Mitte der 1980er wendete sich das Blatt: Im Zeichen steigender Arbeitslosigkeit förderten Regierungen (fast) aller Couleur Jobs, die hinter NAV-Standards zurückblieben. Mehr rechtliche Spielräume für Leiharbeit und Befristungen, regelmäßige Erhöhungen der Einkommensgrenzen für Minijobs (die von der Sozialversicherung ausgeschlossen sind), die Förderung von Alleinselbstständigkeit (etwa als „Ich-AG“) und größerer Druck auf Arbeitslose, weil „(fast) jeder Job besser als keiner“ sei – all das summierte sich zu einer Politik der Prekarisierung, welche die Arbeitsund Lebensbedingungen von immer mehr Menschen verschlechterte. Gerhard Schröder (SPD) betonte 2005: „Wir haben einen der besten Niedriglohnsektoren aufgebaut, den es in Europa gibt.“ Heute lebt etwa jede*r vierte abhängig Beschäftigte in diesem Teil des Arbeitsmarktes „von der Hand in den Mund“.

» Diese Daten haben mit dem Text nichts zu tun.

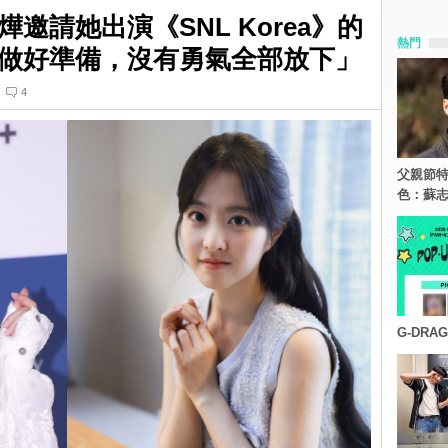
邀請她出演《SNL Korea》的
熱門
做好準備，沒有勇氣全部放下」
4
父親節特
色：蘇志
G-DR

Unternehmen können durch prekäre Randbelegschaften Personalkosten senken und die Stammbelegschaft stabilisieren – in Krisenzeiten (etwa ab 2008 oder in der Pandemie) werden Leiharbeiterund Minijobber*innen als Erste nach Hause geschickt. Für Beschäftigte hingegen heißen geringe Löhne: von Partner oder „Aufstocken“ abhängig, auf mehrere Jobs angewiesen, von Armut im Alter bedroht zu sein. Prekäre Arbeitsverträge bedeuten, das eigene Leben nicht planen, bestehende Rechte nicht durchsetzen zu können, weil man selbst den miesesten Job nicht verlieren will. Man leistet viel (etwa in Verkauf, Paketzustellung oder industrieller Hilfsarbeit), körperlich wie psychisch, erhält aber wenig gesellschaftliche Anerkennung. Wer häufig den Job wechselt, kennt Kolleg*innen oder Kund*innen kaum, und wer weder durch Betriebsrat noch Gewerkschaft vertreten wird, steht dem Unternehmen im Konflikt allein gegenüber. Diese Erfahrungen hat die „Working Class“ seit jeher gemacht, doch dreierlei ist neu: Wie deutlich das Machtgefälle zwischen Kapital und Arbeit nach jahrzehntelanger gezielter „Entsicherung“ von Arbeit (wieder) hervortritt. Dass Prekarisierung, aber auch Arbeitsdruck und die Missachtung professioneller Standards immer größere Teile der „arbeitenden Klasse“ betreffen (weil Renditevorgaben dazu führen, dass Kranke nicht so gepflegt, Werkstoffe nicht so geprüft, Gebäude nicht so gereinigt werden können, wie es notwendig wäre). Und dass Tätigkeiten in Pflege, Einzelhandel, Erziehung, Nahrungsmittelproduktion und -verteilung usw., die der Reproduktion von Arbeitskraft dienen und oft besonders prekär sind, neuerdings als „systemrelevant“ gelten. Grund genug, den Blick darauf zu richten, wie in diesen Jobs gearbeitet und gelebt wird, wer Prekarität fördert und davon profitiert und wie sie beseitigt werden kann. Denn eine demokratische Gesellschaft verträgt dieses Ausmaß von Ungleichheit nicht.